Datasets
Datasets combine segmentation masks and single-cell measurements (mean cell intensities and centroids coordinates). There are several ways to acquire datasets in histoCAT Web: one can import an output of separate IMC pipeline processing or generate cell-specific data by running DeepCell deep-learning segmentation algorithm.
As soon as dataset is ready, user can analyse single-cell data, e.g., perform dimensionality reduction, run cluster analysis, etc.
histoCAT Web stores raw datasets and its processed analysis sub-sets in AnnData file format, see details at https://anndata.readthedocs.io. You can download these AnnData files by clicking Download button in dataset view:
There are other commands available for each dataset as well: Rename and Delete.
When you select dataset from the list, cell masks will become available for visualization in Image view. Acquisitions that have available mask information will be marked by the mask icon:
When such acquisition with the mask icon selected in the Slides view, then Mask overlay button will be enabled so one can switch it on to see according mask overlay in the Blend image view:
Warning
Don't forget: dataset should be selected in order to see mask overlay or start data analysis pipeline!
Importing datasets
In order to import existing dataset, please click UPLOAD DATASET
menu and select a proper option:
Info
Processing of the uploaded dataset files can take some time. As soon as processing is complete, dataset name will appear in Datasets list and popup notification message will be displayed.
At the time of writing, four dataset import options are available. Let's describe each option separately.
steinbock
histoCAT Web is able to import a zipped output of steinbock multi-channel image processing framework.
Warning
Please keep in mind, that directory structure may differ if user provided custom names when running steinbock
pipeline.
File upload dialog gives an option to define custom directory names when importing steinbock
datasets:
ImcSegmentationPipelineV1
ImcSegmentationPipeline: A flexible image segmentation pipeline for heterogeneous multiplexed tissue images based on pixel classification. For more details please see https://github.com/BodenmillerGroup/ImcSegmentationPipeline
Before uploading dataset to histoCAT, there are some additional steps users need to do. Output of the ImcSegmentationPipeline should contain the folder called cpout (i.e. CellProfiler output). Here is an example of a content in such folders:
By default, this folder misses one important piece - channel order information. The easiest way to fix it at the moment is to manually copy a single file with channel order information from another folder, which is tiffs folder with the content similar to the following:
You may see there several CSV files with _ac_full.csv suffix. Just copy one of these files into cpout folder. This file will be used by histoCAT to find out about channel order information when you upload dataset. In order to upload the dataset, please create a ZIP archive of the before-mentioned cpout folder (with included _ac_full.csv file) and then upload it to histoCAT.
ImcSegmentationPipelineV2
ImcSegmentationPipeline v2 has some changes in the output format. For details, please see official changelog.

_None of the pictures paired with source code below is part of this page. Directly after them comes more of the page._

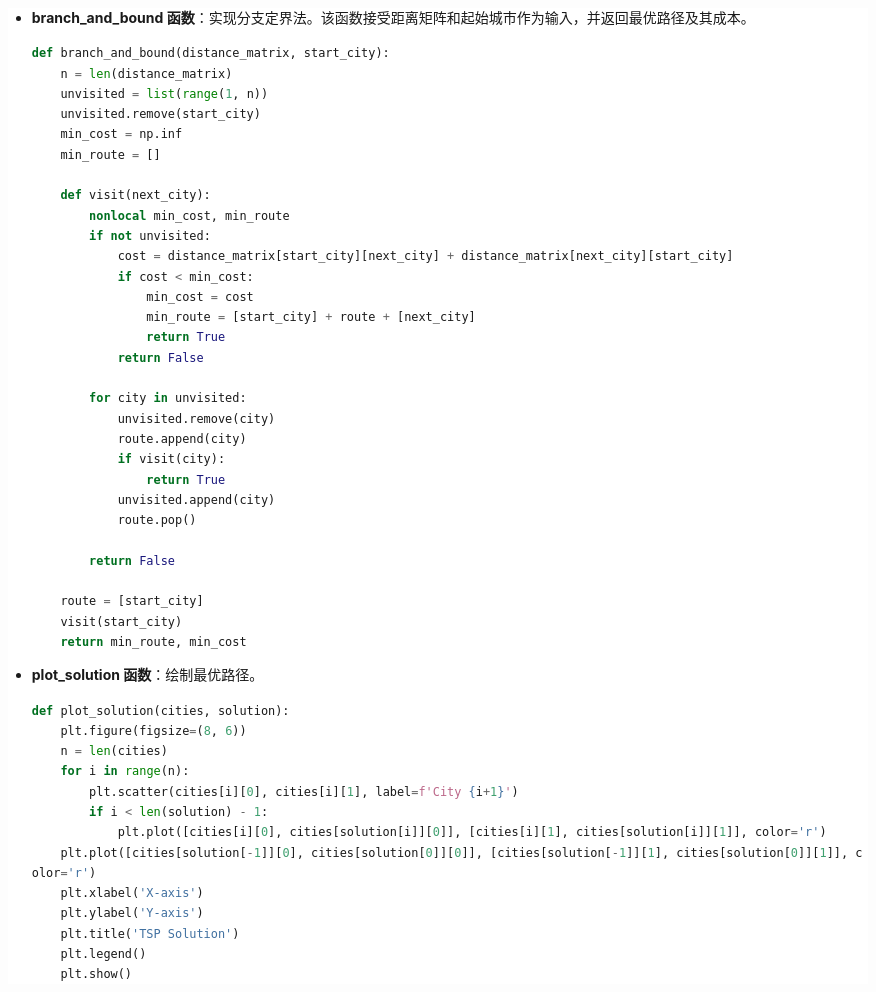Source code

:- **branch_and_bound 函数**：实现分支定界法。该函数接受距离矩阵和起始城市作为输入，并返回最优路径及其成本。

  ```python
  def branch_and_bound(distance_matrix, start_city):
      n = len(distance_matrix)
      unvisited = list(range(1, n))
      unvisited.remove(start_city)
      min_cost = np.inf
      min_route = []

      def visit(next_city):
          nonlocal min_cost, min_route
          if not unvisited:
              cost = distance_matrix[start_city][next_city] + distance_matrix[next_city][start_city]
              if cost < min_cost:
                  min_cost = cost
                  min_route = [start_city] + route + [next_city]
                  return True
              return False

          for city in unvisited:
              unvisited.remove(city)
              route.append(city)
              if visit(city):
                  return True
              unvisited.append(city)
              route.pop()

          return False

      route = [start_city]
      visit(start_city)
      return min_route, min_cost
  ```

- **plot_solution 函数**：绘制最优路径。

  ```python
  def plot_solution(cities, solution):
      plt.figure(figsize=(8, 6))
      n = len(cities)
      for i in range(n):
          plt.scatter(cities[i][0], cities[i][1], label=f'City {i+1}')
          if i < len(solution) - 1:
              plt.plot([cities[i][0], cities[solution[i]][0]], [cities[i][1], cities[solution[i]][1]], color='r')
      plt.plot([cities[solution[-1]][0], cities[solution[0]][0]], [cities[solution[-1]][1], cities[solution[0]][1]], color='r')
      plt.xlabel('X-axis')
      plt.ylabel('Y-axis')
      plt.title('TSP Solution')
      plt.legend()
      plt.show()
  ```
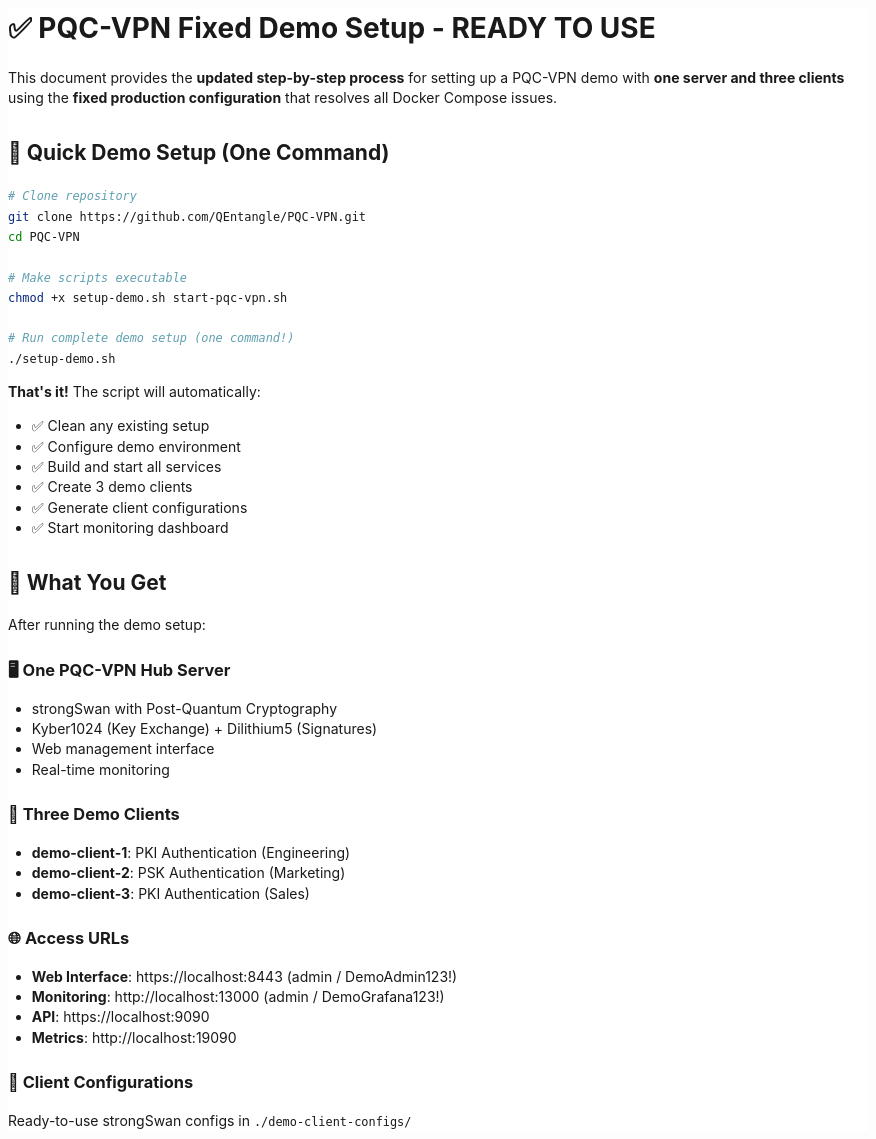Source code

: # ✅ PQC-VPN Fixed Demo Setup - READY TO USE

This document provides the **updated step-by-step process** for setting up a PQC-VPN demo with **one server and three clients** using the **fixed production configuration** that resolves all Docker Compose issues.

## 🚀 Quick Demo Setup (One Command)

```bash
# Clone repository
git clone https://github.com/QEntangle/PQC-VPN.git
cd PQC-VPN

# Make scripts executable
chmod +x setup-demo.sh start-pqc-vpn.sh

# Run complete demo setup (one command!)
./setup-demo.sh
```

**That's it!** The script will automatically:
- ✅ Clean any existing setup
- ✅ Configure demo environment  
- ✅ Build and start all services
- ✅ Create 3 demo clients
- ✅ Generate client configurations
- ✅ Start monitoring dashboard

## 🎯 What You Get

After running the demo setup:

### 🖥️ **One PQC-VPN Hub Server**
- strongSwan with Post-Quantum Cryptography
- Kyber1024 (Key Exchange) + Dilithium5 (Signatures)
- Web management interface
- Real-time monitoring

### 👥 **Three Demo Clients**
- **demo-client-1**: PKI Authentication (Engineering)
- **demo-client-2**: PSK Authentication (Marketing)  
- **demo-client-3**: PKI Authentication (Sales)

### 🌐 **Access URLs**
- **Web Interface**: https://localhost:8443 (admin / DemoAdmin123!)
- **Monitoring**: http://localhost:13000 (admin / DemoGrafana123!)
- **API**: https://localhost:9090
- **Metrics**: http://localhost:19090

### 📁 **Client Configurations**
Ready-to-use strongSwan configs in `./demo-client-configs/`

Zip file content should have the following folder structure:
DeepCell segmentation
DeepCell is a deep learning library for single-cell analysis of biological images. Pre-trained DeepCell Mesmer model used for cell/nuclei segmentation from raw image data.
Note
Super-admin users can upload new models in addition to a default DeepCell Mesmer model.
Automatic DeepCell segmentation in histoCAT Web will create grayscale cell/nuclear masks of the same x and y dimensions as the original images, containing unique pixel values for each cell/nucleus. Mean cell intensities and cell centroid coordinates measured as well.
Note
Depending on the application, DeepCell requires images of specific dimensions. For example, in the case of cell segmentation using Mesmer, DeepCell expects two-channel images as input, where the first channel must be a nuclear channel (e.g., DAPI) and the second channel must be a membrane or cytoplasmic channel (e.g., E-Cadherin).
To run DeepCell segmentation, please follow these steps:
- Switch to
Segmentation
panel in Project workspace. - Select acquisitions which should be analysed in order to acquire their segmentation masks and to measure cell-specific data. Channels panel will be populated with metal channels of the selected acquisitions.
- Select channels of two types: nuclear and cytoplasm channels. If multiple channels of the same type selected, they will be merged into a two-channel image, compatible with DeepCell Mesmer input format. Channels that do have type
None
are excluded from segmentation. - In
GENERAL
tab at the right part of theSegmentation
panel select a model, type of segmentation (whole-cell or nuclear), and give a proper name and description for dataset that will be generated. - Adjust DeepCell pre- and post- processing settings if needed (these settings located in
PRE
andPOST
tabs). For details see DeepCell settings - When ready, click
SUBMIT
button to start segmentation processing on the server side.
Pre-processing settings
Channel-wise image normalization
If Min-Max
or Z-score
per-channel normalization enabled in PRE
tab, channels intensities are scaled for each channel independently before merging them into two-channel input image.